Teresa Bücker

Alle_Zeit

Ausgabe: 2023 | 4
Alle_Zeit

Zeitmangel ist kein individuelles Problem, sondern ein strukturelles. Diese These steht im Zentrum des Buches „Alle_Zeit“. Darin beschäftigt sich die Journalistin Teresa Bücker umfassend mit unserem gesellschaftlichen Umgang mit Zeit und mit den damit verbundenen Problemen in den Bereichen Erwerbsarbeitszeit, Care, Freizeit, Kinder und politisches Engagement.

Erwerbsarbeit dezentrieren

Im Zentrum unserer Zeitkultur stehe die Erwerbsarbeit, der sich andere Lebensbereiche unterordnen müssten. Meist akzeptieren wir unhinterfragt, dass der größte Teil des Tages mit Erwerbsarbeit ausgefüllt ist, während anderen Tätigkeiten und Bedürfnissen weniger Zeit zusteht.

Menschen, die viel Zeit für bezahlte Arbeit aufwenden können, gälten zudem als gesellschaftlicher Maßstab. Höhere Erwerbs- und Vollzeitquoten sind nicht nur ein arbeitspolitisches Ziel, sondern auch erstrebenswert aus Sicht vieler Feminist:innen. Allerdings, so Bücker, stärke dieser Fokus auf Erwerbsarbeit „die Maßstäbe, die auf männlichen und kapitalistischen Lebensentwürfen basieren, und [wir] versäumen, eigene Ideen vom guten Leben zu entwickeln“ (S. 53). Die Strategie, Emanzipation primär über beruflichen Erfolg anzustreben, entwerte andere Lebensentwürfe und verschärfe zudem die Zeitknappheit in Familien. Denn solange Männer nicht weniger Zeit mit bezahlter Arbeit verbringen, bedeutet ein Vollzeitjob für Frauen, die weiterhin den Großteil der unbezahlten Arbeit leisten, meist eine noch höhere Arbeitslast. Die Auslagerung von Hausarbeit auf bezahlte Dienstleister:innen, wie Putzkräfte, ist für Bücker keine akzeptable Lösung, da sie schlecht bezahlte Arbeitsverhältnisse befördere und zu einer weiteren Segmentierung der Gesellschaft beitrage. Nötig wäre also eine Arbeitszeitverkürzung, die nicht nur eine gerechtere Verteilung von Erwerbsarbeitszeit, sondern auch von unbezahlter Care-Arbeit, politischer Teilhabe und Freizeit ermöglichen würde.

Freie Zeiten

Gewöhnlich unterteilen wir unsere Zeit grob in Arbeitszeit und Freizeit. Doch diese simple Zweiteilung werde der Komplexität unserer Zeitnutzung nicht gerecht, findet Bücker. Denn auch außerhalb von Erwerbsarbeit ist nicht alle Zeit frei verfügbar. Neben Hausarbeit und der Betreuung anderer gibt es eine Reihe an Tätigkeiten, die nicht unbedingt notwendig sind, zu denen wir uns allerdings verpflichtet fühlen: „Sport zu machen, um ein Körper- oder Gesundheitsideal zu erreichen, […] die Nachrichten zu verfolgen, um im Freundeskreis mitreden zu können, […] oder die Schwiegereltern zu besuchen, weil man es bislang jeden Sonntag so gemacht hat“ (S. 191). Zeiträume, die wir frei und selbstbestimmt gestalten können, kommen dabei oft zu kurz oder sind stark fragmentiert. Denn um Zeit sinnvoll nutzen zu können, bräuchten wir längere zusammenhängende Zeiteinheiten. Vor allem Frauen haben weniger hochwertige Freizeit, da sie öfter von Care-Aufgaben unterbrochen werden.

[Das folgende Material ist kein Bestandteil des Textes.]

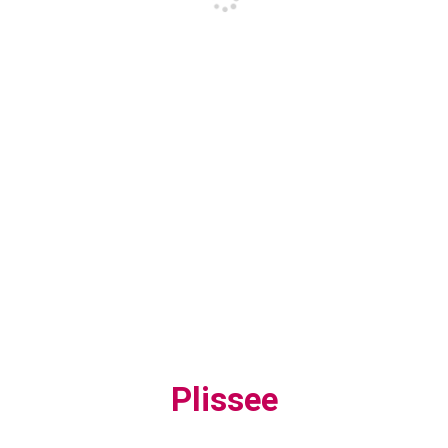
Plissee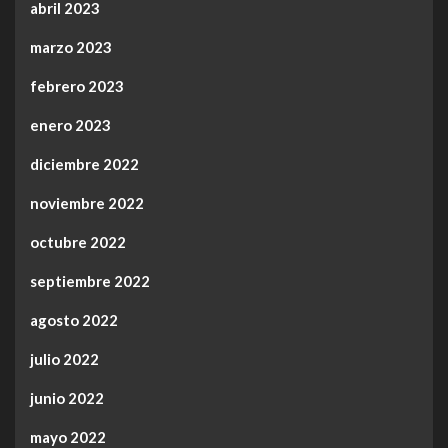
abril 2023
marzo 2023
febrero 2023
enero 2023
diciembre 2022
noviembre 2022
octubre 2022
septiembre 2022
agosto 2022
julio 2022
junio 2022
mayo 2022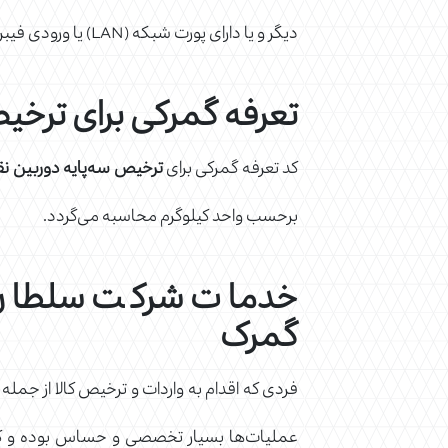
دیگر و یا دارای پورت شبکه (LAN) یا ورودی فیبر نوری و یا ورودی آنتن یا دارای مکان Contactless و یا سیم‌ کارت خور می‌باشد.
تعرفه گمرکی برای ترخیص
کد تعرفه گمرکی برای
ترخیص
سه‌پایه دوربین نق
برحسب واحد کیلوگرم محاسبه می‌گردد.
خدمات شرکت سلطان یاق
گمرک
فردی که اقدام به واردات و ترخیص کالا از جمله
عملیات‌ها بسیار تخصصی و حساس بوده و کوچ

„Dass wir über einen großen Teil unserer Zeit nicht frei verfügen können, ist nicht naturgegeben, sondern veränderbar“ (S. 189), schreibt Bücker. Der Kampf um mehr Zeitwohlstand dürfe jedoch nicht auf individueller, sondern auf gesellschaftlicher Ebene stattfinden. Nur so könne eine zeitgerechte Gesellschaft entstehen.